Le 20 juin dernier, le procès en appel de la Cité des dirigeants s'était focalisé sur le montage juridique et financier qui avait permis à la Cinor et à la Civis de contourner les règles pour pouvoir investir près de 1,4 million d'euros de fonds publics dans une formation de haut vol à La Réunion. “Le projet était de mettre en relation les chefs d'entreprise, les cadres administratifs et les politiques”, avait déclaré Gérald Maillot.
L'ex-président de la Cinor entendait ainsi justifier l'emploi d'une taxe professionnelle de 700 000 euros consacrés à la formation, alors que cette prérogative n'entrait pas dans le champ de compétence de sa collectivité, mais bien dans celui de la Région Réunion.
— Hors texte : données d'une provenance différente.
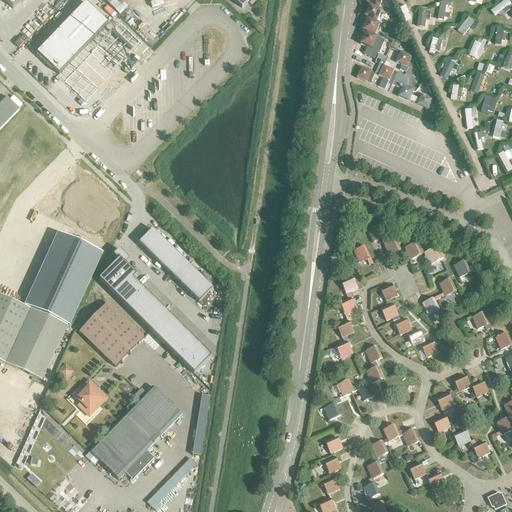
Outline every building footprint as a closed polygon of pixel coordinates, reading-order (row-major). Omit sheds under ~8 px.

Pour sa part, Christophe Di Donato s'était offusqué d'être traité “avec acharnement comme le cerveau d'une escroquerie de grande envergure depuis six ans”.
“De la poudre aux yeux”
Lors de son réquisitoire, la procureure générale, Fabienne Atzori, avait indiqué que la Cité des dirigeants n'était “que de la poudre aux yeux”. Pour autant, elle avait demandé que les faits soient requalifiés en détournement de fonds publics et complicité en lieu et place du chef de poursuite initial d'escroquerie. Ce que la cour a entériné dans son arrêt. Pour sa part, la procureure générale avait requis deux ans de prison ferme et cinq ans d'interdiction de gérer à l'encontre de Christophe Di Donato et un an à dix-huit mois de prison avec sursis pour Gérald Maillot, assortis d'une peine d'inéligibilité de cinq ans.
La représentante du ministère public n'avait pas requis de peine contre le directeur de cabinet de la Cinor, Joël Périgaud, et Arnaud Cottereau, le collaborateur de Christophe Di Donato. En défense, les avocats avaient tous plaidé la relaxe pure et simple de leurs clients. En vain pour les deux principaux protagonistes de l'affaire, les deux autres prévenus ayant été relaxés.